Subsidized Parking

One noteworthy thing about last week’s Netroots Nation was that I was a bit surprised by how many people’s pre-conference mental image of “Pittsburgh” was of a locus of economic decay. I suppose this shows I’m too deep in the weeds of urban policy issues, but to me “Pittsburgh” referred to the great rust belt urban turnaround story I’d never actually seen with my eyes. And it’s quite a nice place, with a pretty vibrant core area. It’s also a remarkably attractive city, with a great setting among mountains and rivers and an appealing mix of older and newer buildings at a variety of scales. The downtown area, in particular, is a great counterpoint to the notion that everyplace has to be suburbs or else Manhattan.

But one thing I will note is that Pittsburgh, like many American jurisdictions, seems to have trouble thinking straight about parking. There’s a public agency of some kind, the Pittsburgh Parking Authority, which does things like brag that “across the board, our rates are lower than any nearby garage.”


That, however, is the problem. There’s nothing wrong with parking garages — every city has them.
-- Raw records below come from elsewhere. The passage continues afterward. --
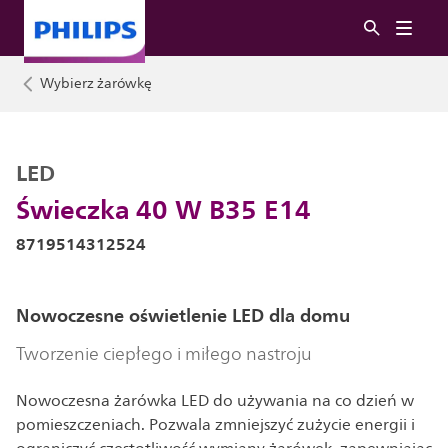
Wybierz żarówkę
LED
Świeczka 40 W B35 E14
8719514312524
Nowoczesne oświetlenie LED dla domu
Tworzenie ciepłego i miłego nastroju
Nowoczesna żarówka LED do używania na co dzień w
pomieszczeniach. Pozwala zmniejszyć zużycie energii i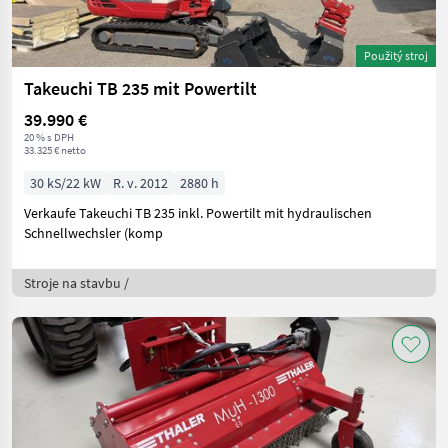
Použitý stroj
Takeuchi TB 235 mit Powertilt
39.990 €
20 % s DPH
33.325 € netto
30 kS/22 kW
R. v. 2012
2880 h
Verkaufe Takeuchi TB 235 inkl. Powertilt mit hydraulischen
Schnellwechsler (komp
Stroje na stavbu /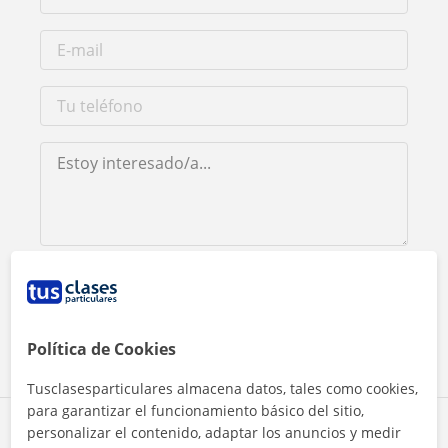
Al hacer clic, aceptas nuestro
aviso legal
y de
privacidad
Contactar ahora
Política de Cookies
Tusclasesparticulares almacena datos, tales como cookies,
para garantizar el funcionamiento básico del sitio,
Comparte a este profesor
personalizar el contenido, adaptar los anuncios y medir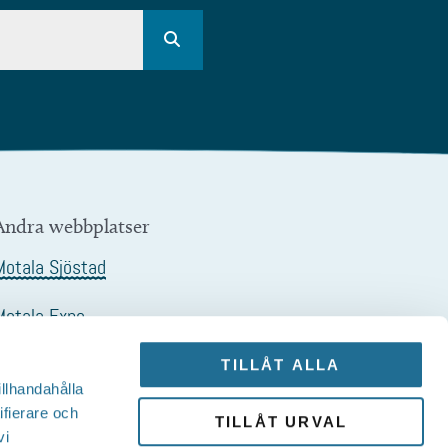
Andra webbplatser
Motala Sjöstad
Motala Expo
Motalagalan
TILLÅT ALLA
illhandahålla
Sjöstadskortet
ifierare och
TILLÅT URVAL
vi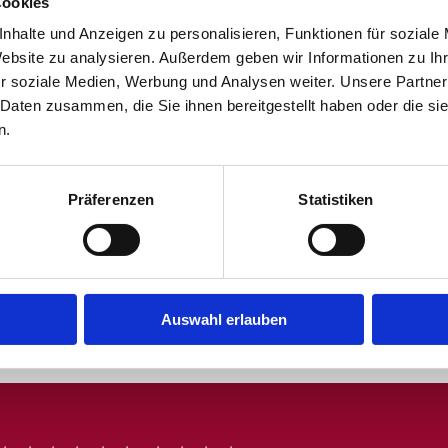
Cookies
nhalte und Anzeigen zu personalisieren, Funktionen für soziale
Website zu analysieren. Außerdem geben wir Informationen zu I
r soziale Medien, Werbung und Analysen weiter. Unsere Partner
 Daten zusammen, die Sie ihnen bereitgestellt haben oder die s
n.
Präferenzen
Statistiken
Auswahl erlauben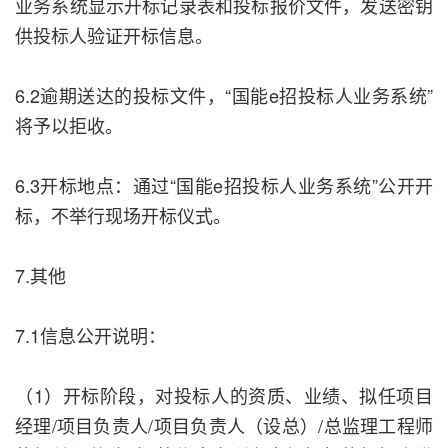
业务系统显示开标记录表和投标报价文件，发送密钥
供投标人验证开标信息。
6.2逾期送达的投标文件，“国能e招投标人业务系统”
将予以拒收。
6.3开标地点：通过“国能e招投标人业务系统”公开开
标，不举行现场开标仪式。
7.其他
7.1信息公开说明：
（1）开标阶段，对投标人的资质、业绩、拟任项目
经理/项目负责人/项目负责人（设总）/总监理工程师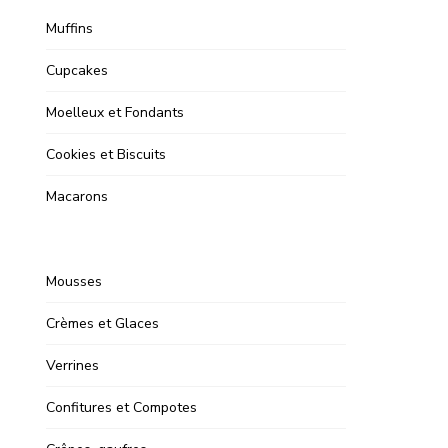
Muffins
Cupcakes
Moelleux et Fondants
Cookies et Biscuits
Macarons
Mousses
Crèmes et Glaces
Verrines
Confitures et Compotes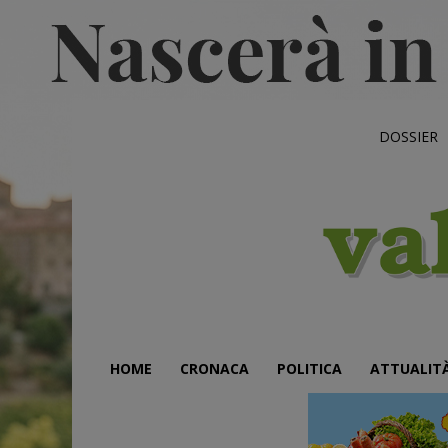
DOSSIER
HOME
CRONACA
POLITICA
ATTUALIT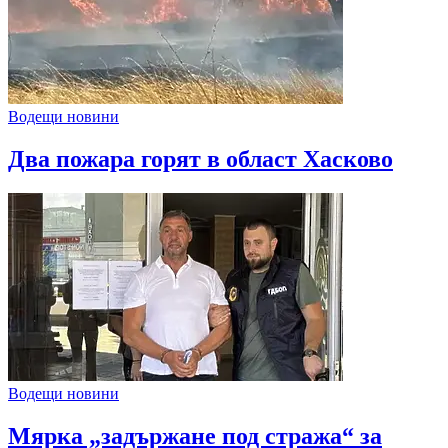
Водещи новини
Два пожара горят в област Хасково
Водещи новини
Мярка „задържане под стража“ за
And in particular a place like downtown Pittsburgh is going to have them. But a city will have parking garages because the ability to park in a downtown urban area is a valuable thing, it’s something people will pay money for. Consequently, some undeveloped land will be used as open-air parking lots and some developers may build above-ground parking structures and/or large buildings with an underground garage element. But there’s no reason for a city to be providing subsidized, below market rate parking facilities. You provide a public subsidy for something if you think there’s some reason to believe that the market output of the thing is below what’s socially optimal. But while there’s nothing wrong with people driving around, it’s certainly not more socially optimal to encourage additional driving. Subsidized parking is regressive (poor people are less likely to own cars), it causes additional traffic congestion (more cars on the round), it causes more pollution, and it promotes inefficient use of valuable land.